REQUIREMENT: Wherever "space" turns up in the entries, copy out the line that holds it.

Saved entries:
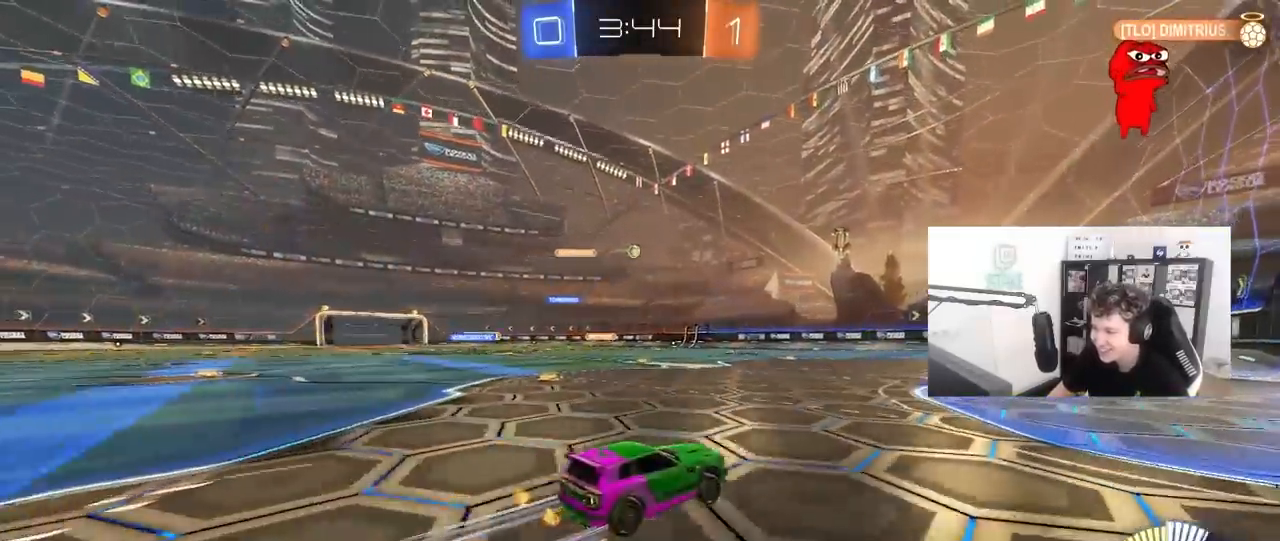
{"keys": ["w"], "mouse": ["left"], "mouse_move": "down-left", "events": [[50, "a", "down"], [183, "s", "down"], [183, "w", "up"], [233, "a", "up"], [283, "mouse_left", "down"], [333, "s", "up"], [417, "a", "down"], [417, "w", "down"], [467, "a", "up"]]}
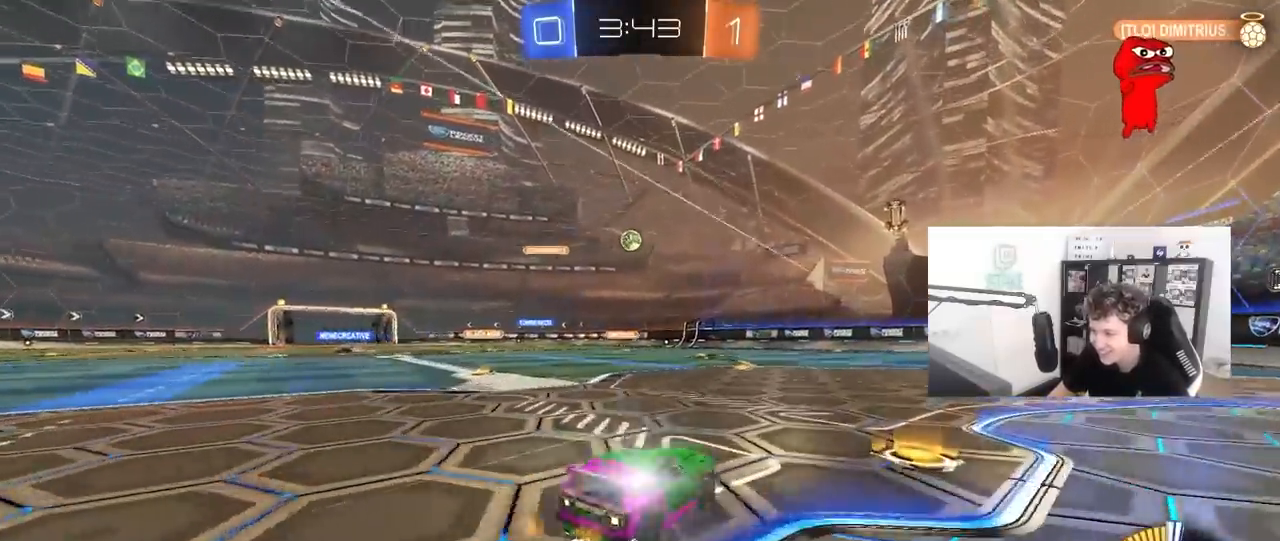
{"keys": [], "mouse": ["left"], "mouse_move": "down", "events": [[17, "mouse_left", "up"], [100, "w", "up"], [200, "a", "down"], [200, "s", "down"], [350, "s", "up"], [433, "a", "up"], [433, "mouse_left", "down"]]}
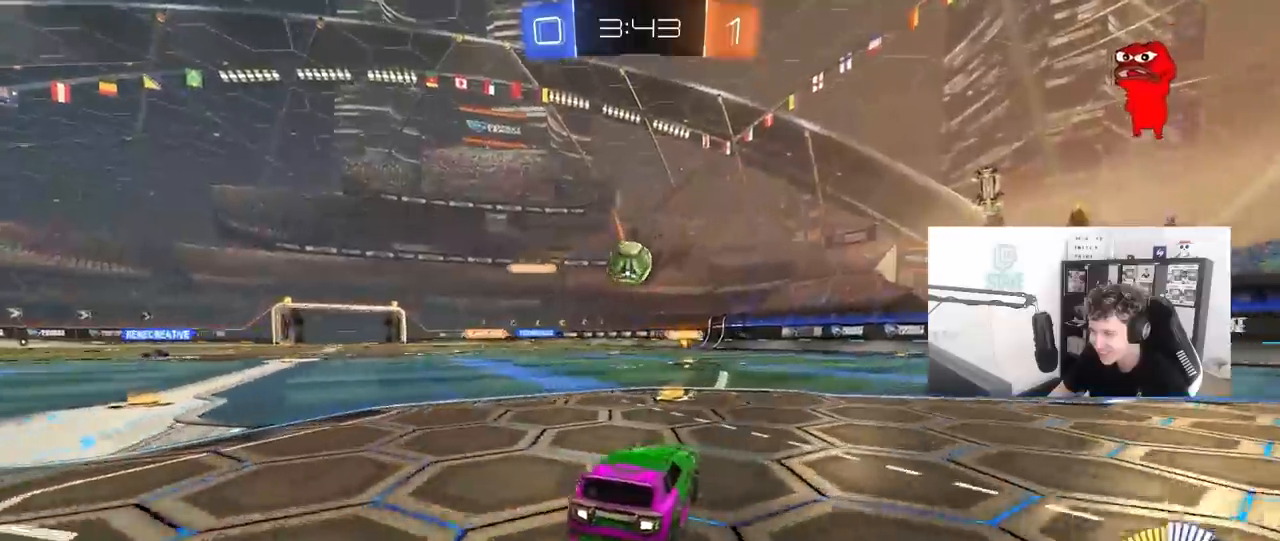
{"keys": ["a", "s", "shift"], "mouse": ["left", "right"], "mouse_move": "still", "events": [[33, "a", "down"], [117, "a", "up"], [117, "d", "down"], [117, "mouse_right", "down"], [217, "mouse_right", "up"], [267, "a", "down"], [267, "d", "up"], [267, "shift", "down"], [267, "w", "down"], [317, "mouse_right", "down"], [317, "space", "down"], [367, "s", "down"], [367, "w", "up"], [500, "space", "up"]]}
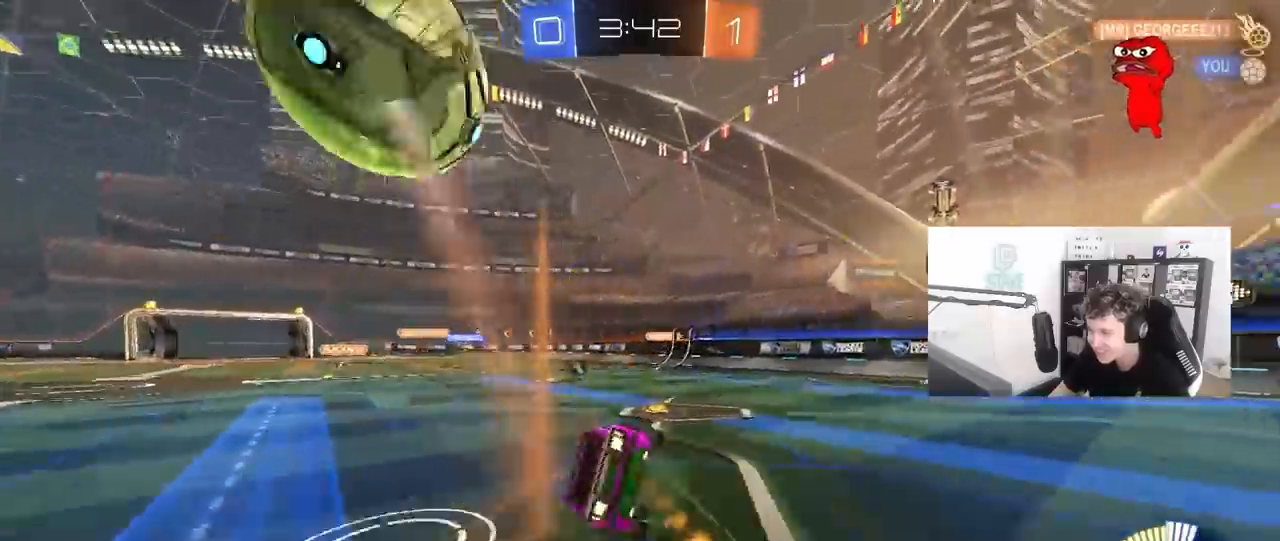
{"keys": ["a", "shift"], "mouse": [], "mouse_move": "still", "events": [[50, "mouse_right", "up"], [133, "mouse_left", "up"], [133, "space", "down"], [233, "s", "up"], [333, "s", "down"], [333, "space", "up"], [467, "s", "up"]]}
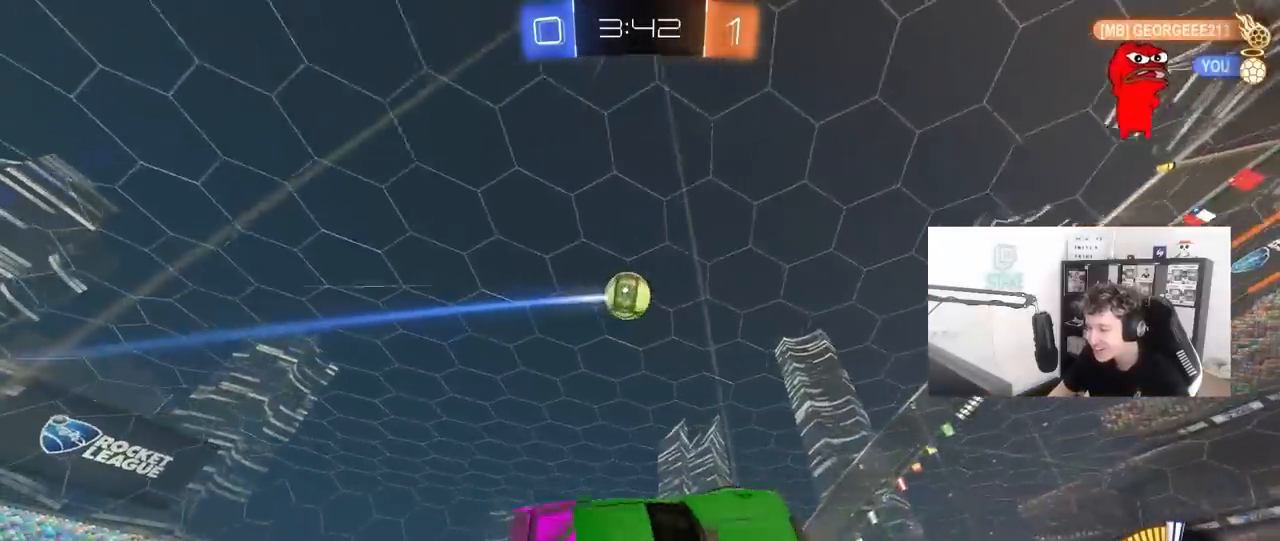
{"keys": [], "mouse": [], "mouse_move": "up", "events": [[117, "shift", "up"], [167, "a", "up"], [250, "d", "down"], [350, "d", "up"], [350, "s", "down"], [400, "a", "down"], [483, "a", "up"], [483, "s", "up"]]}
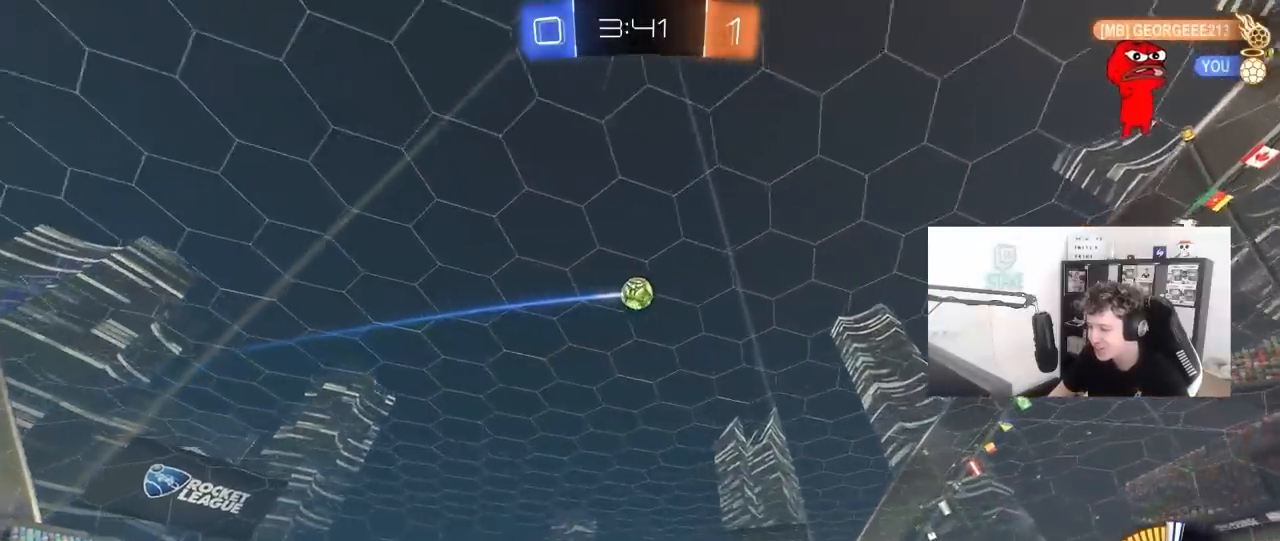
{"keys": [], "mouse": [], "mouse_move": "still", "events": [[83, "a", "down"], [83, "mouse_left", "down"], [83, "w", "down"], [267, "mouse_left", "up"], [450, "w", "up"], [500, "a", "up"]]}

REPLY:
{"keys": ["a", "s", "shift"], "mouse": ["left", "right"], "mouse_move": "still", "events": [[33, "a", "down"], [117, "a", "up"], [117, "d", "down"], [117, "mouse_right", "down"], [217, "mouse_right", "up"], [267, "a", "down"], [267, "d", "up"], [267, "shift", "down"], [267, "w", "down"], [317, "mouse_right", "down"], [317, "space", "down"], [367, "s", "down"], [367, "w", "up"], [500, "space", "up"]]}
{"keys": ["a", "shift"], "mouse": [], "mouse_move": "still", "events": [[50, "mouse_right", "up"], [133, "mouse_left", "up"], [133, "space", "down"], [233, "s", "up"], [333, "s", "down"], [333, "space", "up"], [467, "s", "up"]]}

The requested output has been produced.